According to Wiki: The song came about from the group leader Gary Kemp who composed the song at his parents’ house in Islington. A slow pop-ballad love song that in part pays tribute to the Motown artist Marvin Gaye, who is mentioned in the lyrics. The song was also partly inspired by Kemp’s crush on Altered Images singer and Gregory’s Girl star Clare Grogan: “I was infatuated with Clare Grogan,” he told The Guardian. “I met her on Top of the Pops and, at one point, travelled up to Scotland to have tea with her and her mum and dad. Although my feelings were unrequited and the relationship was platonic, it was enough to trigger a song,” Some phrases in the lyrics were adapted from the novel Lolita, a copy of which Clare Grogan had given Gary Kemp. “The lyrics are full of coded messages to Clare,” Kemp told The Guardian. “I’m still berated for the line ‘Take your seaside arms’ but it’s straight out of Lolita by Vladimir Nabokov, which she had given me as a present – although in the book, it’s ‘seaside limbs. The line ‘With a thrill in my head and a pill on my tongue’ is also a bastardisation of Nabokov.”
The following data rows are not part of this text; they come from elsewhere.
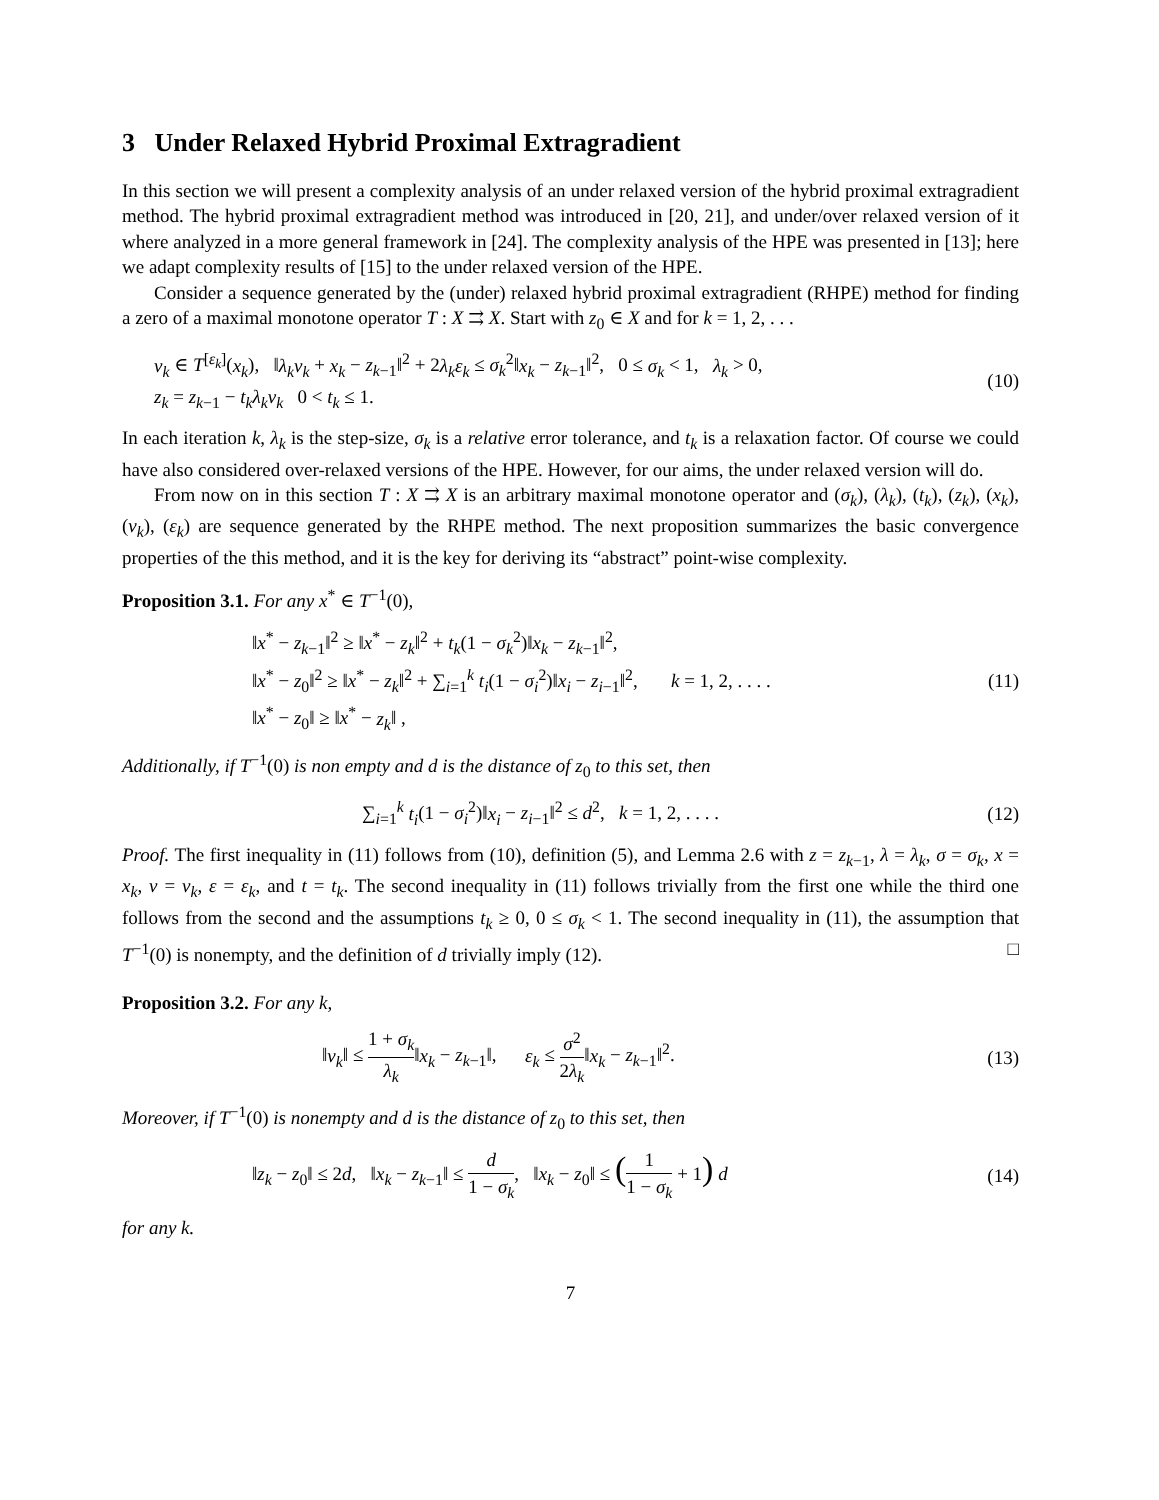3 Under Relaxed Hybrid Proximal Extragradient
In this section we will present a complexity analysis of an under relaxed version of the hybrid proximal extragradient method. The hybrid proximal extragradient method was introduced in [20, 21], and under/over relaxed version of it where analyzed in a more general framework in [24]. The complexity analysis of the HPE was presented in [13]; here we adapt complexity results of [15] to the under relaxed version of the HPE.
Consider a sequence generated by the (under) relaxed hybrid proximal extragradient (RHPE) method for finding a zero of a maximal monotone operator T : X ⇉ X. Start with z<sub>0</sub> ∈ X and for k = 1, 2, . . .
v<sub>k</sub> ∈ T<sup>[ε<sub>k</sub>]</sup>(x<sub>k</sub>), ‖λ<sub>k</sub>v<sub>k</sub> + x<sub>k</sub> − z<sub>k−1</sub>‖<sup>2</sup> + 2λ<sub>k</sub>ε<sub>k</sub> ≤ σ<sub>k</sub><sup>2</sup>‖x<sub>k</sub> − z<sub>k−1</sub>‖<sup>2</sup>, 0 ≤ σ<sub>k</sub> < 1, λ<sub>k</sub> > 0,
z<sub>k</sub> = z<sub>k−1</sub> − t<sub>k</sub>λ<sub>k</sub>v<sub>k</sub> 0 < t<sub>k</sub> ≤ 1.
(10)
In each iteration k, λ<sub>k</sub> is the step-size, σ<sub>k</sub> is a relative error tolerance, and t<sub>k</sub> is a relaxation factor. Of course we could have also considered over-relaxed versions of the HPE. However, for our aims, the under relaxed version will do.
From now on in this section T : X ⇉ X is an arbitrary maximal monotone operator and (σ<sub>k</sub>), (λ<sub>k</sub>), (t<sub>k</sub>), (z<sub>k</sub>), (x<sub>k</sub>), (v<sub>k</sub>), (ε<sub>k</sub>) are sequence generated by the RHPE method. The next proposition summarizes the basic convergence properties of the this method, and it is the key for deriving its “abstract” point-wise complexity.
Proposition 3.1. For any x<sup>*</sup> ∈ T<sup>−1</sup>(0),
‖x<sup>*</sup> − z<sub>k−1</sub>‖<sup>2</sup> ≥ ‖x<sup>*</sup> − z<sub>k</sub>‖<sup>2</sup> + t<sub>k</sub>(1 − σ<sub>k</sub><sup>2</sup>)‖x<sub>k</sub> − z<sub>k−1</sub>‖<sup>2</sup>,
‖x<sup>*</sup> − z<sub>0</sub>‖<sup>2</sup> ≥ ‖x<sup>*</sup> − z<sub>k</sub>‖<sup>2</sup> + ∑<sub>i=1</sub><sup>k</sup> t<sub>i</sub>(1 − σ<sub>i</sub><sup>2</sup>)‖x<sub>i</sub> − z<sub>i−1</sub>‖<sup>2</sup>, k = 1, 2, . . . .
‖x<sup>*</sup> − z<sub>0</sub>‖ ≥ ‖x<sup>*</sup> − z<sub>k</sub>‖ ,
(11)
Additionally, if T<sup>−1</sup>(0) is non empty and d is the distance of z<sub>0</sub> to this set, then
∑<sub>i=1</sub><sup>k</sup> t<sub>i</sub>(1 − σ<sub>i</sub><sup>2</sup>)‖x<sub>i</sub> − z<sub>i−1</sub>‖<sup>2</sup> ≤ d<sup>2</sup>, k = 1, 2, . . . .
(12)
Proof. The first inequality in (11) follows from (10), definition (5), and Lemma 2.6 with z = z<sub>k−1</sub>, λ = λ<sub>k</sub>, σ = σ<sub>k</sub>, x = x<sub>k</sub>, v = v<sub>k</sub>, ε = ε<sub>k</sub>, and t = t<sub>k</sub>. The second inequality in (11) follows trivially from the first one while the third one follows from the second and the assumptions t<sub>k</sub> ≥ 0, 0 ≤ σ<sub>k</sub> < 1. The second inequality in (11), the assumption that T<sup>−1</sup>(0) is nonempty, and the definition of d trivially imply (12). □
Proposition 3.2. For any k,
‖v<sub>k</sub>‖ ≤ 1 + σ<sub>k</sub> λ<sub>k</sub>‖x<sub>k</sub> − z<sub>k−1</sub>‖, ε<sub>k</sub> ≤ σ<sup>2</sup> 2λ<sub>k</sub>‖x<sub>k</sub> − z<sub>k−1</sub>‖<sup>2</sup>.
(13)
Moreover, if T<sup>−1</sup>(0) is nonempty and d is the distance of z<sub>0</sub> to this set, then
‖z<sub>k</sub> − z<sub>0</sub>‖ ≤ 2d, ‖x<sub>k</sub> − z<sub>k−1</sub>‖ ≤ d 1 − σ<sub>k</sub>, ‖x<sub>k</sub> − z<sub>0</sub>‖ ≤ (1 1 − σ<sub>k</sub> + 1) d
(14)
for any k.
7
Beyond the timeless lyrics and a melody that mixed power ballad, techno, rock, and jazzy sax, Kemp was spot on uttering these words to sum about what true is all about “… It became a song about trying to write a love song to someone who didn’t know your true thoughts, but how difficult it is to spell out your feelings without seeming too foolish.”

Yes, they are not as young, they are not as flamboyant but of course Tony Hadley is as formal wearing his blazer on stage (I’m used to seeing artists on shirt nowadays) . I have waited to see them perform live and when I finally did I was not disappointed … they are as awesome as ever!